— Work request —
Where the string "server" occurs in the material below, report the whole line.

— Data section —
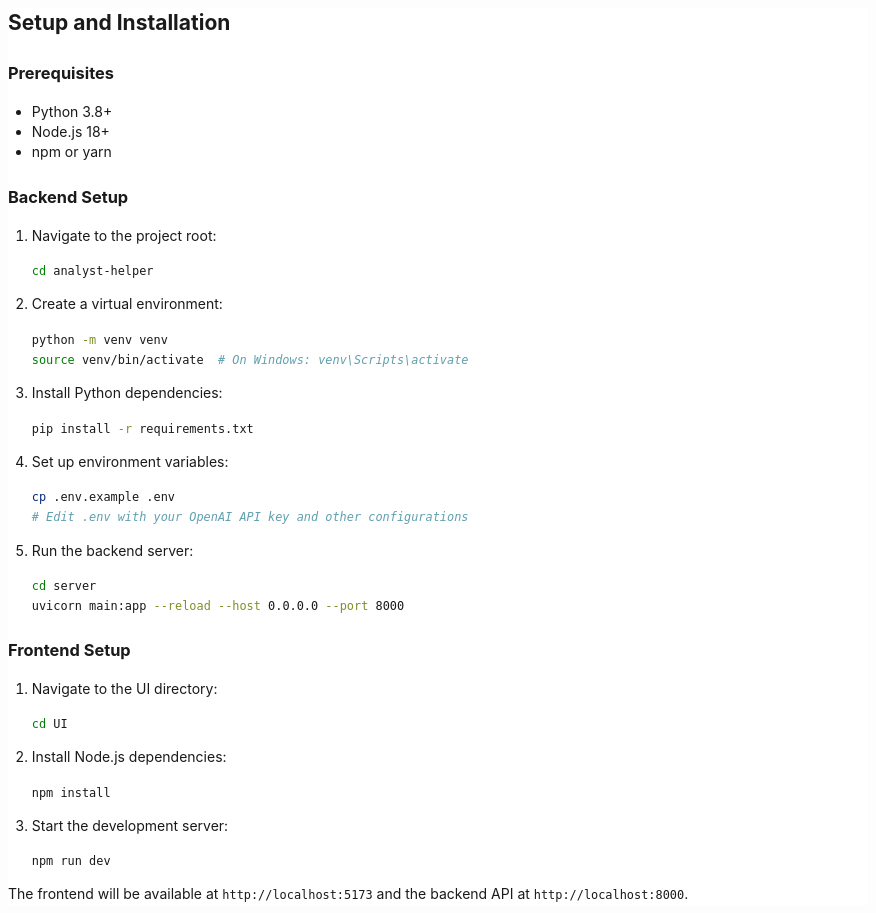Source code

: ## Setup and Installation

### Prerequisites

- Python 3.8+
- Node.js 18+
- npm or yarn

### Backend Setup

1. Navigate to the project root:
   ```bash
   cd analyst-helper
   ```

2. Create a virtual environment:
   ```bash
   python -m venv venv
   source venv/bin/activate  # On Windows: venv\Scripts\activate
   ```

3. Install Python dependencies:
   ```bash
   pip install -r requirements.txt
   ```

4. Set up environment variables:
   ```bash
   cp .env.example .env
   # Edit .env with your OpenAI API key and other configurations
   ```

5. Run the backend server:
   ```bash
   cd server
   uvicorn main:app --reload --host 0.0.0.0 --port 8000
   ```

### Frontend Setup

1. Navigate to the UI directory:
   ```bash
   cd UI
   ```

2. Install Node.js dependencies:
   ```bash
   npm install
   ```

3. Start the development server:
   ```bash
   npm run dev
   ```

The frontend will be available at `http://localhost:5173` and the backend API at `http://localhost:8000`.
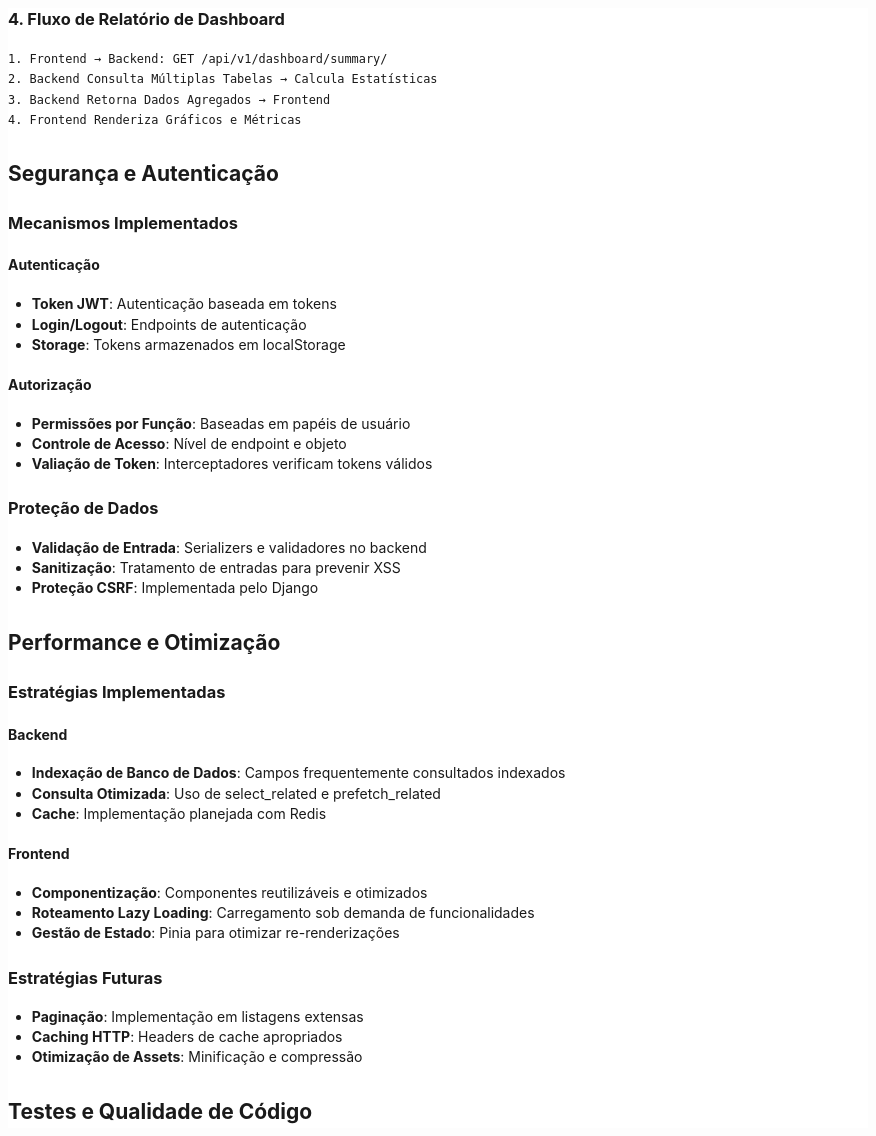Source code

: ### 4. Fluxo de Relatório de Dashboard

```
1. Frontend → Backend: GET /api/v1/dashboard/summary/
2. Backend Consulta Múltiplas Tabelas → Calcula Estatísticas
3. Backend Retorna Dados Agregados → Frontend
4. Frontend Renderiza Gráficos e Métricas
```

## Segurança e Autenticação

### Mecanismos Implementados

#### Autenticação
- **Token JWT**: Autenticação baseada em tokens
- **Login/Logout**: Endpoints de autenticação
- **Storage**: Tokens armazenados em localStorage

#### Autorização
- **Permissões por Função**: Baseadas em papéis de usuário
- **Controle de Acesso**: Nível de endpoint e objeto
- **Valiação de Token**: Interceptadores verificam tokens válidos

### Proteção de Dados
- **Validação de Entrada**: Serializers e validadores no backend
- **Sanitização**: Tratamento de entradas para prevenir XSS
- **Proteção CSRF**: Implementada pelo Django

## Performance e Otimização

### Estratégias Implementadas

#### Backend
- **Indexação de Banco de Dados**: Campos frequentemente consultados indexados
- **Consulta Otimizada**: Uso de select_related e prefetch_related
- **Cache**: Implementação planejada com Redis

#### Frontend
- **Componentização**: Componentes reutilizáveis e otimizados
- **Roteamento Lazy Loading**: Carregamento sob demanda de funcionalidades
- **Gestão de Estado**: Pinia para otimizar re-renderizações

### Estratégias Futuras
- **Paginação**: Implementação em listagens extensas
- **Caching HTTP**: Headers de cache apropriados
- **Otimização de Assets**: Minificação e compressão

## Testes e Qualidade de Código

— Expected answer —
5. Run the backend server:
   cd server
3. Start the development server:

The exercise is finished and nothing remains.